_TASK DETAILS_:
Output the records exactly, and drop each picture.

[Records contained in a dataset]
"""
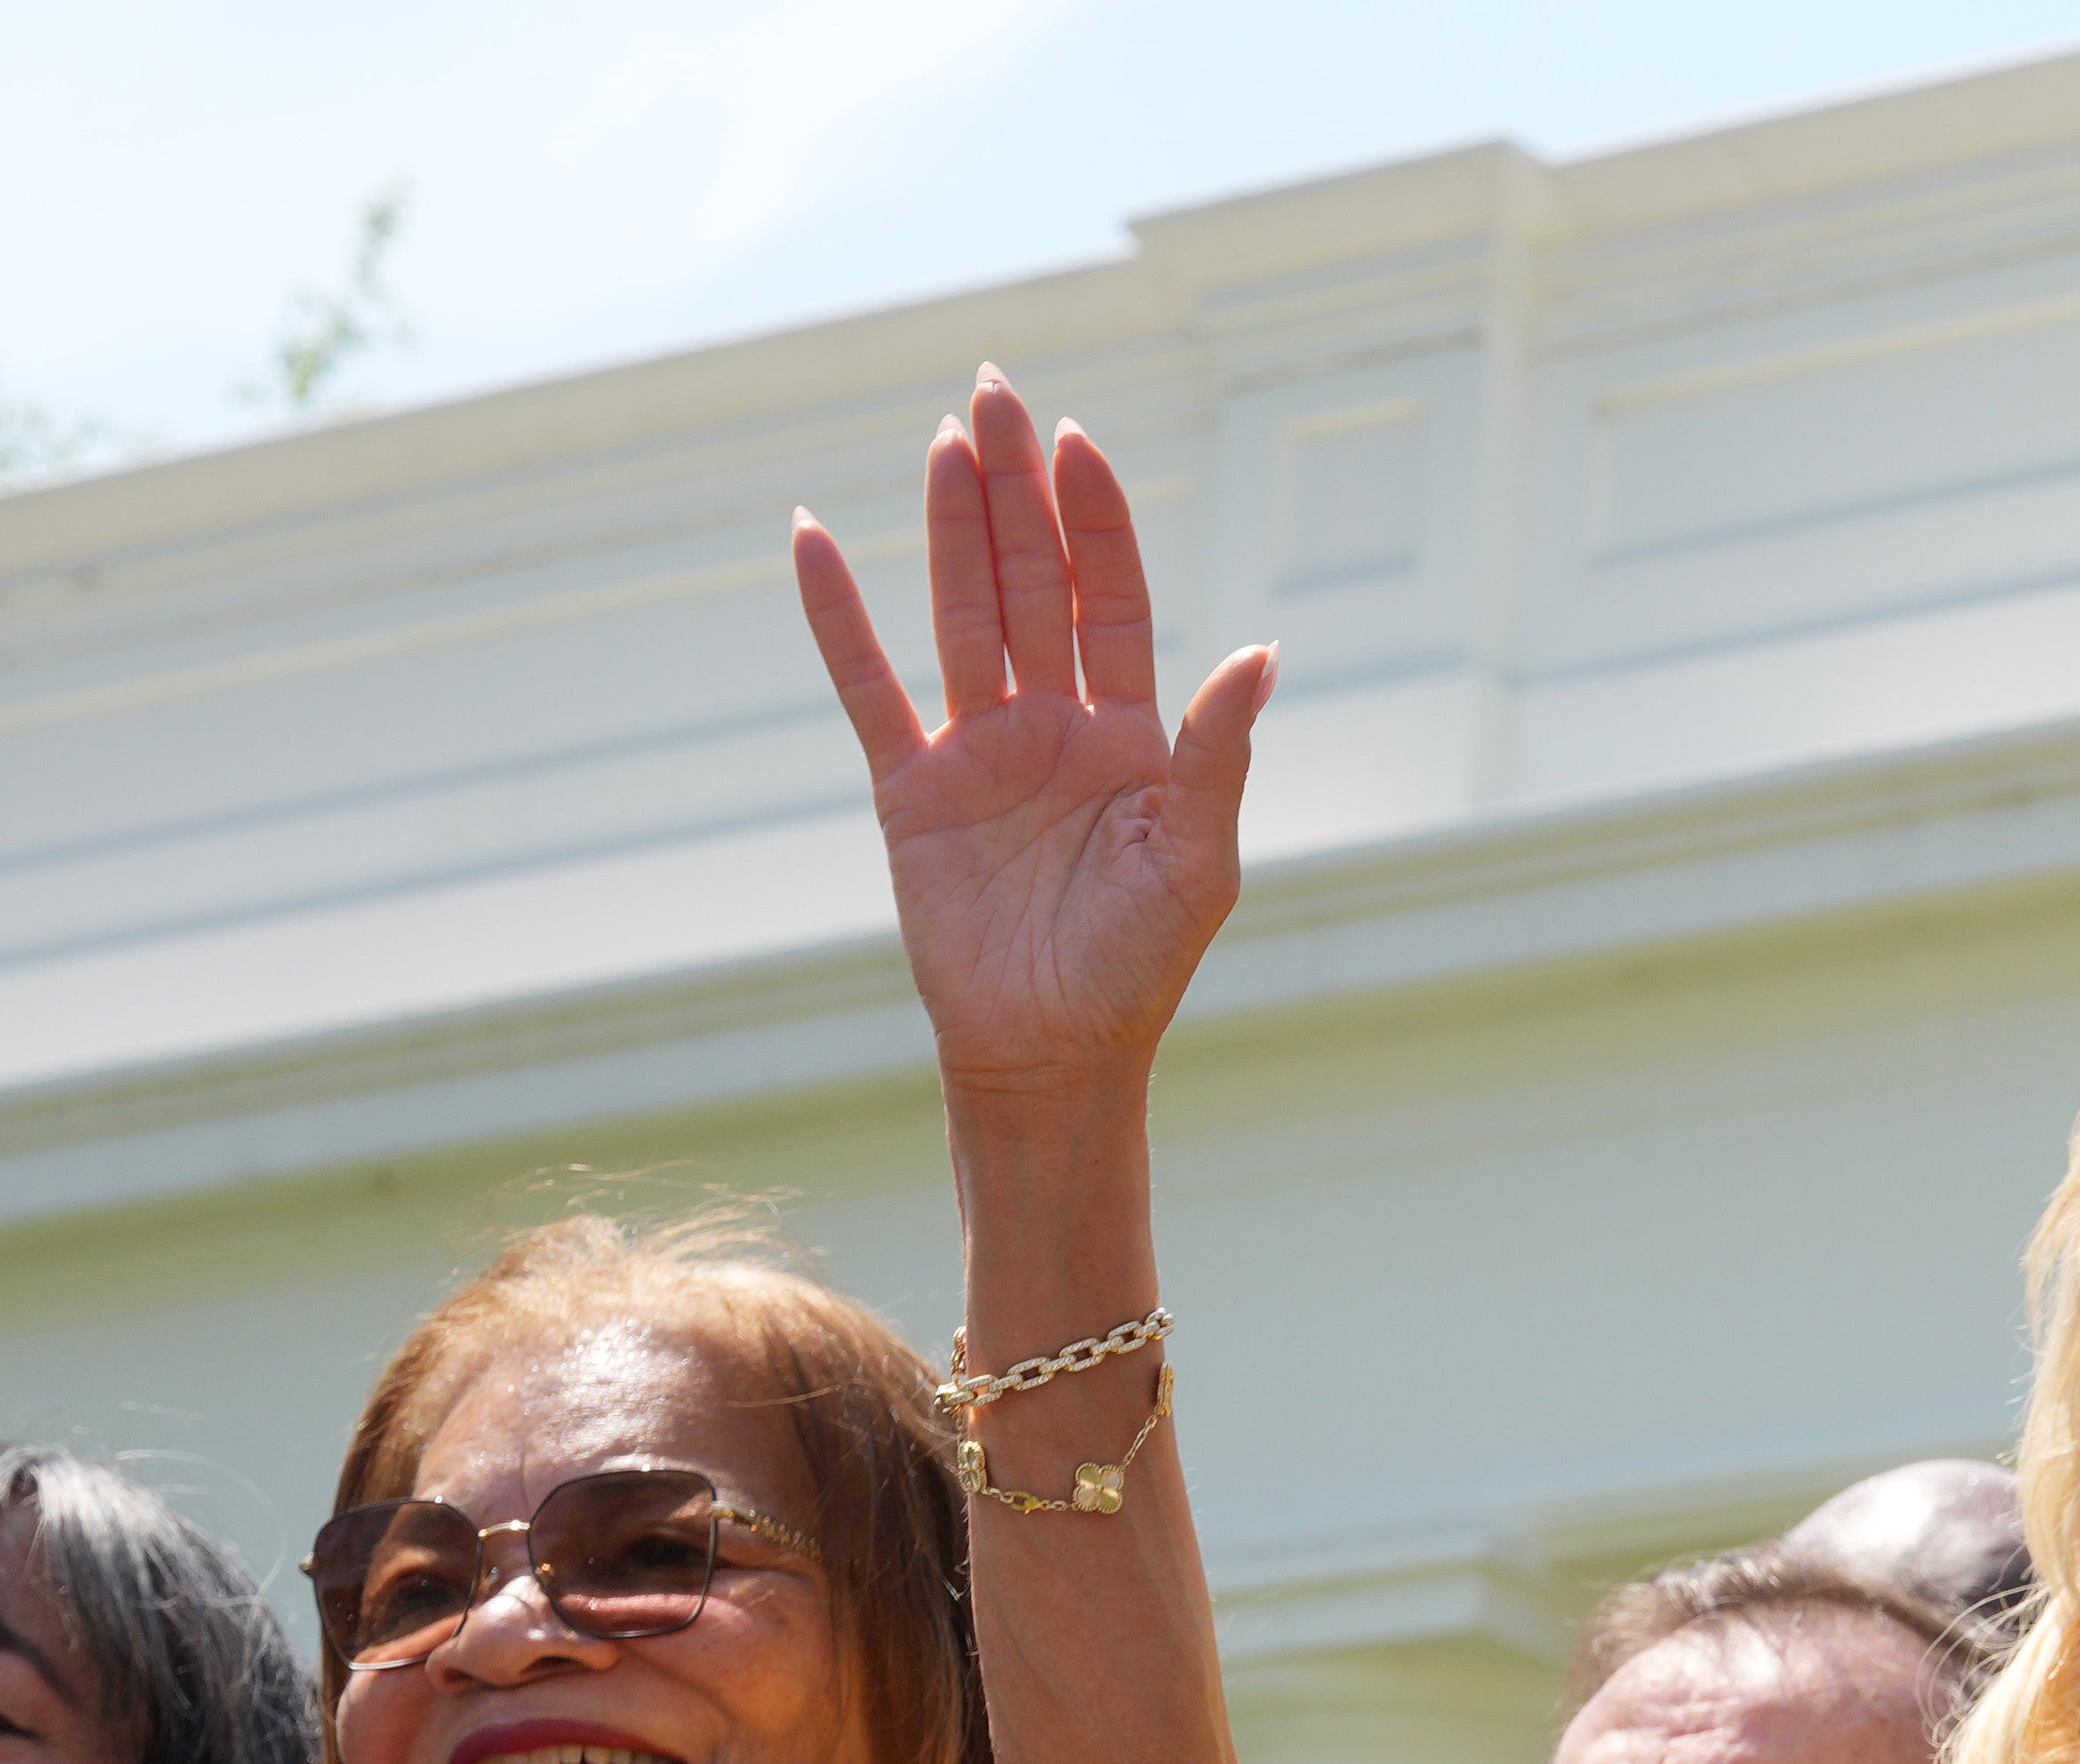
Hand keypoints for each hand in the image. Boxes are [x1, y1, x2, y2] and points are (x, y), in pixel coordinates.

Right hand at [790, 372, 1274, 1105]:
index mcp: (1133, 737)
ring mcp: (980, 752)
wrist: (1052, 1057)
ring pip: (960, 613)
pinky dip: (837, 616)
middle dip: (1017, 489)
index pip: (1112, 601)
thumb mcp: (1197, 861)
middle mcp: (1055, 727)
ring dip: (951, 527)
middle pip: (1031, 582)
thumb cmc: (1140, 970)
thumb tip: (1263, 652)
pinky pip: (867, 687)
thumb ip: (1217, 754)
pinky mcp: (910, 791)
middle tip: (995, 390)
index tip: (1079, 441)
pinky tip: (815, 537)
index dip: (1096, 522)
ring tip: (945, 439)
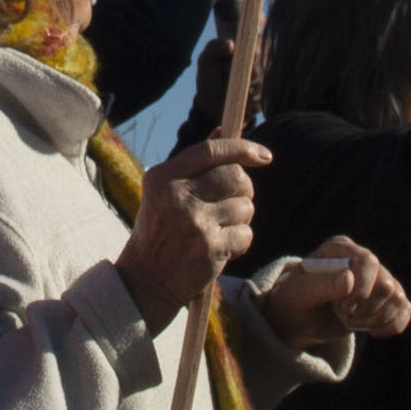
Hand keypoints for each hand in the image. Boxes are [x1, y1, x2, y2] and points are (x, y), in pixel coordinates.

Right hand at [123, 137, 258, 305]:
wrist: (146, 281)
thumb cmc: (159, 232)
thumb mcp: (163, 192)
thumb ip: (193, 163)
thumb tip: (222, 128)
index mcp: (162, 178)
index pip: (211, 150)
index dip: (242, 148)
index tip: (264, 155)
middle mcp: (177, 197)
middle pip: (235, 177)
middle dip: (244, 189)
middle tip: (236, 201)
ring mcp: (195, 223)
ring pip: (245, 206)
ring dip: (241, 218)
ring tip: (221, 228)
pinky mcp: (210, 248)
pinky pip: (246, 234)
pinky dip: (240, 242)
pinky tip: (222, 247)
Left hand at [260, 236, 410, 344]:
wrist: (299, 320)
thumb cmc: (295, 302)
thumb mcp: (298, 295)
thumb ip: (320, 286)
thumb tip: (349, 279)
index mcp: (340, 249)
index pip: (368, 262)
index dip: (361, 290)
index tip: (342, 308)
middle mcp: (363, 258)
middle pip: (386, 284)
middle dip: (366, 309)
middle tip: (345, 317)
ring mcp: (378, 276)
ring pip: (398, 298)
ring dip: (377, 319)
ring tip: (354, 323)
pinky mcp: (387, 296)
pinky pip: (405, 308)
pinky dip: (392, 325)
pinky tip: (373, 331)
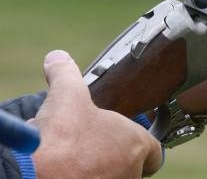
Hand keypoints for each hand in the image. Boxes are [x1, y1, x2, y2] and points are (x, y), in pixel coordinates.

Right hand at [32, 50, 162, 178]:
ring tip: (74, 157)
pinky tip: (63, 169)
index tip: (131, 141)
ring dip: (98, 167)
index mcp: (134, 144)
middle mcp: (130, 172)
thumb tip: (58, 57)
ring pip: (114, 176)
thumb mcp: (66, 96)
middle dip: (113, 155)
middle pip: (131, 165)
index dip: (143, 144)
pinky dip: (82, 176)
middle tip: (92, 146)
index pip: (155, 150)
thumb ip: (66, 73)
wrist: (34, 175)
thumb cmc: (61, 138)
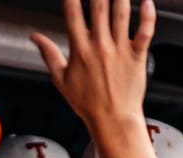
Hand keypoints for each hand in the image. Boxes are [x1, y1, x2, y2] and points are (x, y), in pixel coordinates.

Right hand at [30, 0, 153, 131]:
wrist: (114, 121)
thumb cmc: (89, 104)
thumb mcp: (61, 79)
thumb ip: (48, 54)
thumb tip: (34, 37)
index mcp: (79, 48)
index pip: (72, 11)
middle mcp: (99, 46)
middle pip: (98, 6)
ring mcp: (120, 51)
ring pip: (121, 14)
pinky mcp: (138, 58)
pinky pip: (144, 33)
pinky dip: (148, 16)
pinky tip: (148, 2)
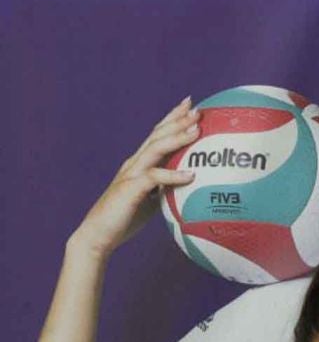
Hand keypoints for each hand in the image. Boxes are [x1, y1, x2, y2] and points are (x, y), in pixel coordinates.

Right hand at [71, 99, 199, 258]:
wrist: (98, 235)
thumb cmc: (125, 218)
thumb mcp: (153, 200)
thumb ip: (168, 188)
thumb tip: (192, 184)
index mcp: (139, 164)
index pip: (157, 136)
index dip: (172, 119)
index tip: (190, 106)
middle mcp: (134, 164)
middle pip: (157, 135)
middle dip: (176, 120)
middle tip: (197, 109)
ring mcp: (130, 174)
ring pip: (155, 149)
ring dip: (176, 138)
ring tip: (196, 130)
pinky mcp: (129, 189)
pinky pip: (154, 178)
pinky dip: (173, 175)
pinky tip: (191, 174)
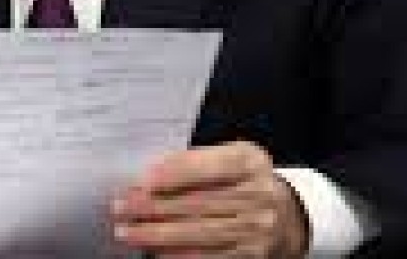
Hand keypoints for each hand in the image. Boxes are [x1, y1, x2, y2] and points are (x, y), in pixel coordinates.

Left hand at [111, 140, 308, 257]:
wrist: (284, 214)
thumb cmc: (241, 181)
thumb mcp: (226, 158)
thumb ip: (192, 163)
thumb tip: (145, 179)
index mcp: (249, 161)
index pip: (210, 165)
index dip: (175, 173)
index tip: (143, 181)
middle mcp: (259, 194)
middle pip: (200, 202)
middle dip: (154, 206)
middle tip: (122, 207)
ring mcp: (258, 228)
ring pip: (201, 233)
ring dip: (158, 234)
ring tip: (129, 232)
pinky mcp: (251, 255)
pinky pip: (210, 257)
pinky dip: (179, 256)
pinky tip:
"""
_ANSWER FOR THE TASK_:
Hand keypoints for each hand in the image. Boxes are [x1, y1, x2, y2] and points are (x, y), in pixel coordinates.

Right hand at [790, 372, 1274, 1105]:
index mcp: (1133, 737)
ring mcp: (980, 752)
wrist: (1052, 1057)
ring pip: (960, 613)
pinky dip: (837, 616)
middle dip: (1017, 489)
index pip: (1112, 601)
thumb mcp: (1197, 861)
middle mcp: (1055, 727)
ring dip: (951, 527)
middle pip: (1031, 582)
thumb cmc: (1140, 970)
thumb tip: (1263, 652)
pinky pip: (867, 687)
thumb ip: (1217, 754)
pinky mcp: (910, 791)
middle tip: (995, 390)
index tip: (1079, 441)
pinky tip: (815, 537)
index dip: (1096, 522)
ring tip: (945, 439)
Hand keypoints for each hand in the image. Boxes are [x1, y1, x2, y2] and points are (x, y), in pixel coordinates.

Right hand at [123, 137, 258, 305]:
wrist: (146, 281)
thumb cmc: (159, 232)
thumb mcp: (163, 192)
thumb ip: (193, 163)
thumb tip: (222, 128)
index mcp: (162, 178)
index pip: (211, 150)
index dip: (242, 148)
index tip: (264, 155)
middle mcp: (177, 197)
middle pip: (235, 177)
middle dip: (244, 189)
middle tip: (236, 201)
ring mcp: (195, 223)
ring pip: (245, 206)
ring dip: (241, 218)
ring tip: (221, 228)
pinky mcp: (210, 248)
pinky pip: (246, 234)
pinky dip: (240, 242)
pinky tip: (222, 247)
Left hand at [260, 236, 410, 344]:
wrist: (299, 320)
thumb cmc: (295, 302)
thumb mcp: (298, 295)
thumb ip: (320, 286)
thumb tip: (349, 279)
index mcp: (340, 249)
index pip: (368, 262)
index dip: (361, 290)
index tip: (342, 308)
middle mcp: (363, 258)
middle pip: (386, 284)
middle dip: (366, 309)
middle tip: (345, 317)
ring mcp: (378, 276)
ring pip: (398, 298)
ring dip: (377, 319)
ring tip: (354, 323)
pinky mcp: (387, 296)
pinky pip: (405, 308)
pinky dip: (392, 325)
pinky tip: (373, 331)
Hand keypoints for each hand in the image. Boxes are [x1, y1, x2, y2] and points are (x, y), in pixel coordinates.

Right hand at [32, 50, 162, 178]:
ring tip: (74, 157)
pinky tip: (63, 169)
index tip: (131, 141)
ring dip: (98, 167)
index mcp: (134, 144)
middle mcp: (130, 172)
thumb tip: (58, 57)
ring pip: (114, 176)
thumb mcp: (66, 96)
middle dip: (113, 155)
middle pip: (131, 165)
index dip: (143, 144)
pinky dip: (82, 176)
middle tip: (92, 146)
index pip: (155, 150)
thumb ip: (66, 73)
wrist: (34, 175)
thumb cmc: (61, 138)
Hand keypoints for each hand in the image. Boxes are [x1, y1, x2, y2] and points are (x, y), in pixel coordinates.

Right hand at [30, 0, 153, 131]:
wrist: (114, 121)
thumb cmc: (89, 104)
thumb mcp: (61, 79)
thumb ip: (48, 54)
thumb tip: (34, 37)
index mcp: (79, 48)
index pip: (72, 11)
middle mcp: (99, 46)
middle pip: (98, 6)
ring mcp: (120, 51)
ring pip: (121, 14)
pinky mcp: (138, 58)
pinky pip: (144, 33)
pinky dip: (148, 16)
pinky tip: (148, 2)
Hand keypoints for each hand in the image. Boxes are [x1, y1, x2, y2] and points are (x, y), in pixel coordinates.

Right hand at [71, 99, 199, 258]:
wrist: (98, 235)
thumb cmc: (125, 218)
thumb mcp: (153, 200)
thumb ip: (168, 188)
thumb tip: (192, 184)
index mcp: (139, 164)
index pip: (157, 136)
index dip: (172, 119)
index tip: (190, 106)
middle mcp: (134, 164)
middle pip: (157, 135)
middle dip: (176, 120)
middle tip: (197, 109)
ring mcp: (130, 174)
ring pip: (155, 149)
ring dip: (176, 138)
ring tip: (196, 130)
pinky mcp: (129, 189)
pinky pip: (154, 178)
pinky dip: (173, 175)
pinky tip: (191, 174)
Hand keypoints for each hand in the image. Boxes are [x1, y1, x2, y2] and points are (x, y), in pixel coordinates.

Left hand at [111, 140, 308, 257]:
wrist: (284, 214)
thumb cmc: (241, 181)
thumb mcp: (226, 158)
thumb ip: (192, 163)
thumb tip: (145, 179)
index mcp: (249, 161)
index pip: (210, 165)
index dip: (175, 173)
index tip: (143, 181)
middle mcp: (259, 194)
middle pip: (200, 202)
middle dip: (154, 206)
middle tip: (122, 207)
ring mcp: (258, 228)
ring pip: (201, 233)
ring dip: (158, 234)
ring tip: (129, 232)
pinky mcp: (251, 255)
pinky pip: (210, 257)
pinky dip: (179, 256)
pinky tip:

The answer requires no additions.